梁砚修目光沉沉落入我眼底:“没有。只有你。”
于是,我嫁了。
婚后,南城圈子里流传开一句话,惹谁都别惹梁少将的夫人许南乔。
只因我哪怕捅出天大的娄子,那位冷面阎王似的梁少将,都会站在我身后,为我撑起一片天。
我也以为,这座冰山,是真的被我这团烈火融化了。
直到这天,我去部队给梁砚修送落下的文件,听见他的同僚打趣:“梁少将,快说说,你这辈子撒过最大的谎是什么?”

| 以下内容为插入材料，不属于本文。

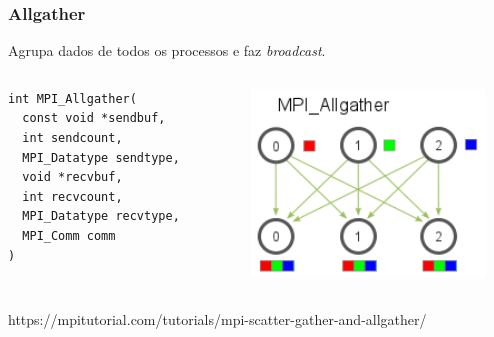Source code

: \documentclass[xcolor={usenames,dvipsnames},12pt,presentation,aspectratio=169]{beamer}
\begin{document}
\begin{frame}[fragile]
  \frametitle{Allgather}
Agrupa dados de todos os processos e faz \emph{broadcast}.
\begin{columns}
  \begin{column}{0.5\textwidth}
    \begin{center}
      \begin{minipage}{0.95\textwidth}
        \begin{verbatim}
int MPI_Allgather(
  const void *sendbuf,
  int sendcount,
  MPI_Datatype sendtype,
  void *recvbuf,
  int recvcount,
  MPI_Datatype recvtype,
  MPI_Comm comm
)
        \end{verbatim}
      \end{minipage}
      \end{center}    
  \end{column}
  \begin{column}{0.5\textwidth}
    \begin{center}
    \includegraphics[width=0.9\textwidth]{allgather.png}
    \end{center}       
  \end{column}
\end{columns}
{\tiny https://mpitutorial.com/tutorials/mpi-scatter-gather-and-allgather/}
\end{frame}
\end{document}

梁砚修沉默了片刻,才缓缓开口:“有人问我,有没有爱而不得的人。”
“我骗她说,没有。”
轰——!
我只觉得一道惊雷在脑海中炸开,瞬间僵立在原地。
他有爱而不得的人?
那他为什么要骗我说没有?!
正要冲过去问个清楚,一个警卫员急匆匆跑来低语了几句。
梁砚修素来冷静的脸上神色骤变,急匆匆往外走。
我立刻拦了辆车,紧紧跟在后面。
车子最终停在了城郊一个废弃的仓库外。
一个绑匪正用刀挟持着一个女孩。
看到那女孩的瞬间,梁砚修声音带着一丝不易察觉的颤抖:“你放开她!”
绑匪狞笑起来:“梁砚修,外头都传你最爱的人是许南乔,只有我知道,你真正放在心尖上的人,是她——夏语嫣!你害得我弟兄死的死,残的残!今天,我也要让你尝尝痛失所爱的滋味!”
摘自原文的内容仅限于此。